▶ EXERCISE DESCRIPTION
Excluding every picture, print exactly the lines from the one containing "[489,380,612,393] [370,401,593,414] [370,422,426,432]" through the end of the material below, both ends included.

▶ PROVIDED DATA
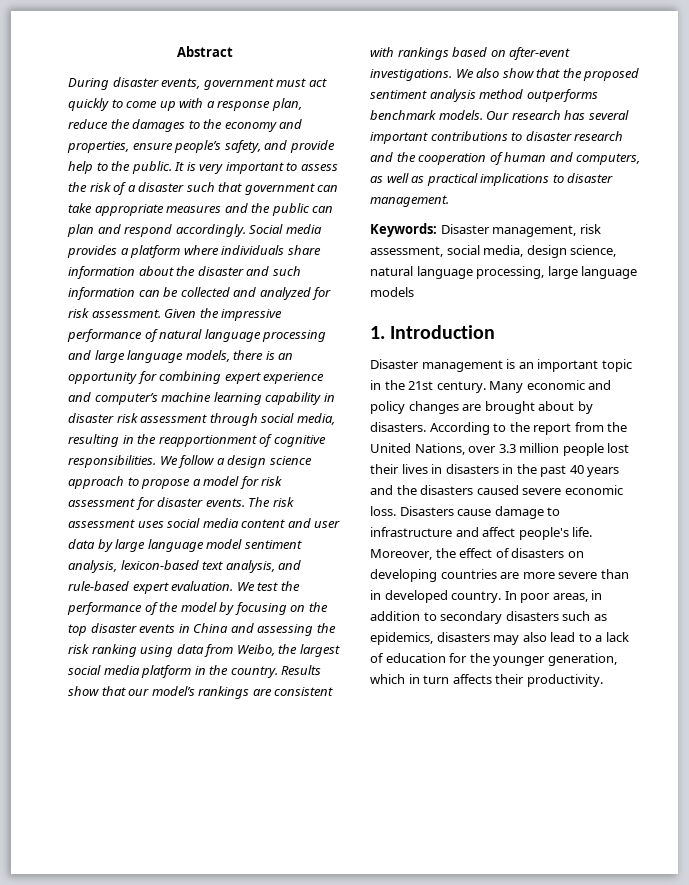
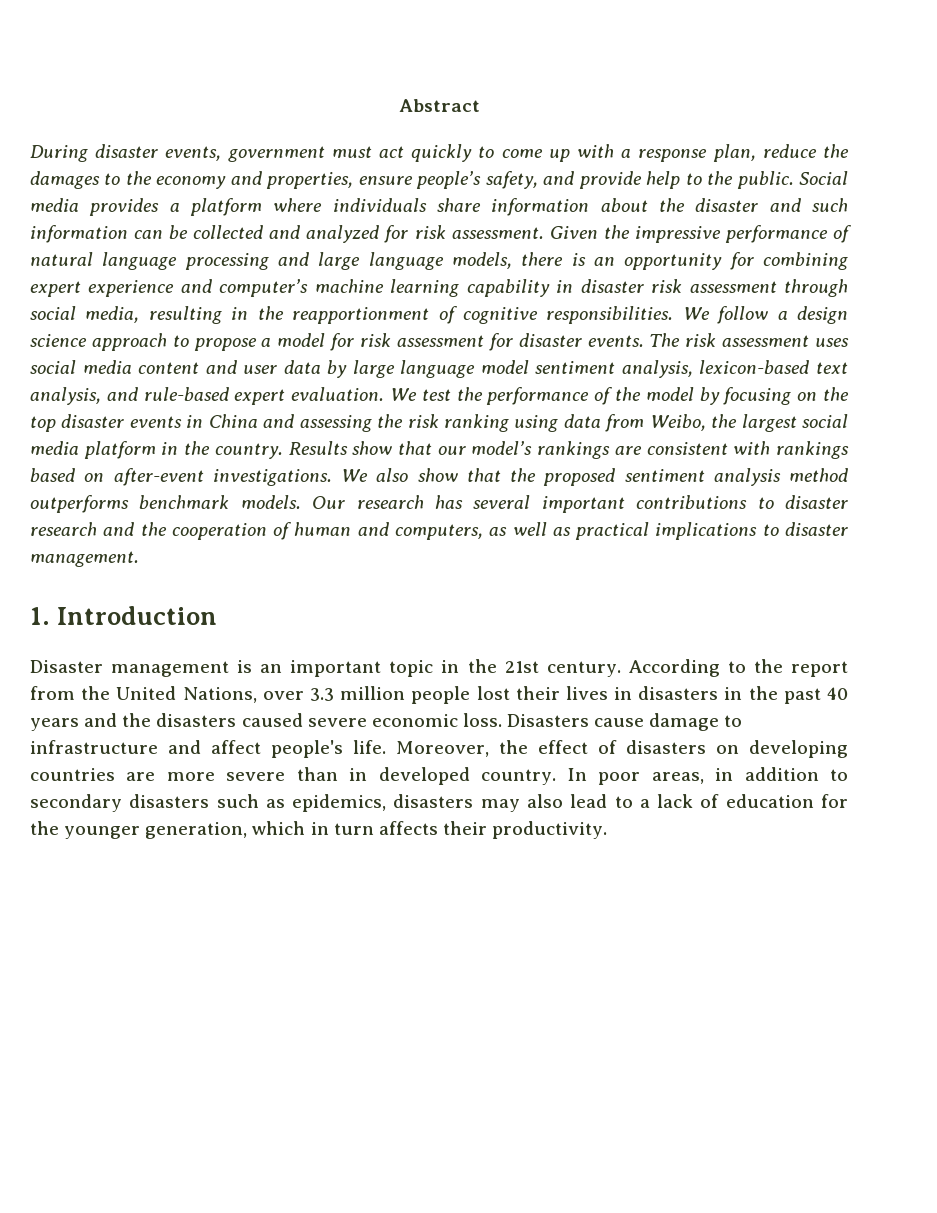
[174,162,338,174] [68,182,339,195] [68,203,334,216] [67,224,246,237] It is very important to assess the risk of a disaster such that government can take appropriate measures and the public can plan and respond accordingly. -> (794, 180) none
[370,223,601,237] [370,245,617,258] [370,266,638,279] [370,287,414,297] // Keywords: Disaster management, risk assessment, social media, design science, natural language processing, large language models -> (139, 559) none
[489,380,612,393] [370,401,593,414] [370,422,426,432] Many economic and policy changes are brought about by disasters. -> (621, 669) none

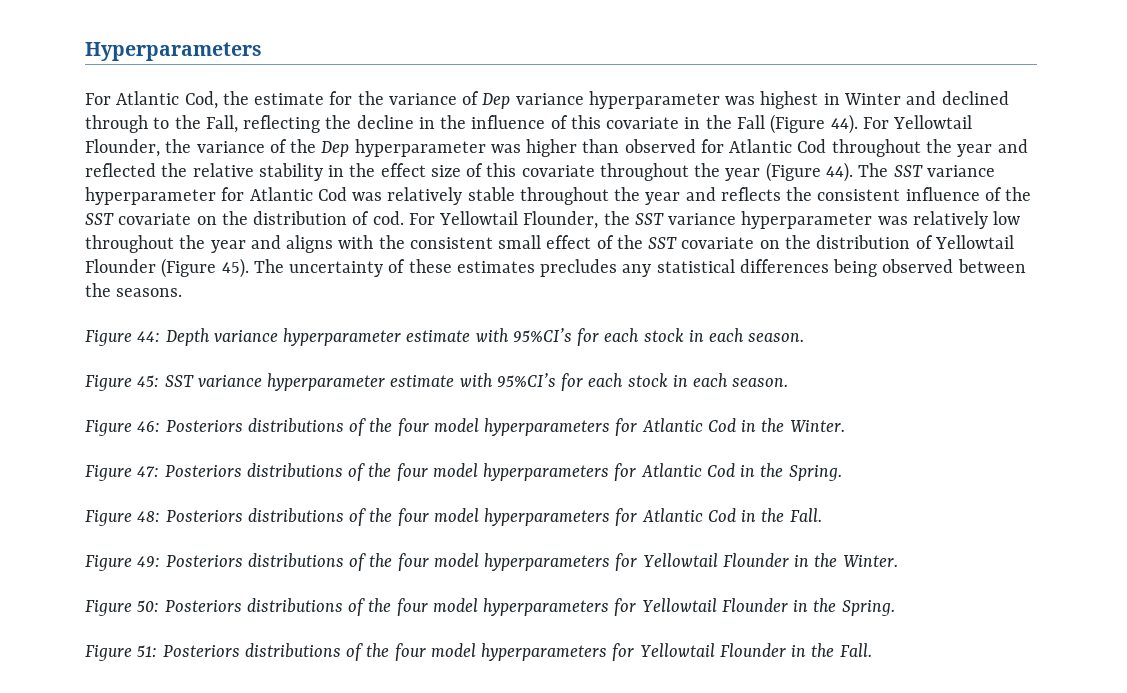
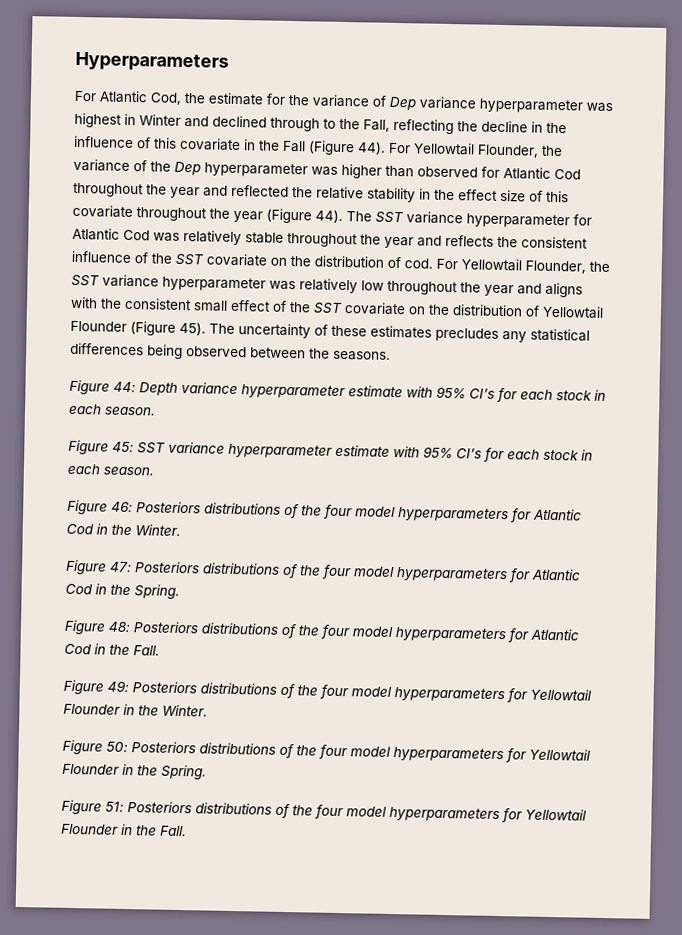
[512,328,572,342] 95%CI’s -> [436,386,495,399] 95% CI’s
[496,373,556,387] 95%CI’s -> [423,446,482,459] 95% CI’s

▶ WRITTEN ANSWER
[489,380,612,393] [370,401,593,414] [370,422,426,432] Many economic and policy changes are brought about by disasters. -> (621, 669) none

[512,328,572,342] 95%CI’s -> [436,386,495,399] 95% CI’s
[496,373,556,387] 95%CI’s -> [423,446,482,459] 95% CI’s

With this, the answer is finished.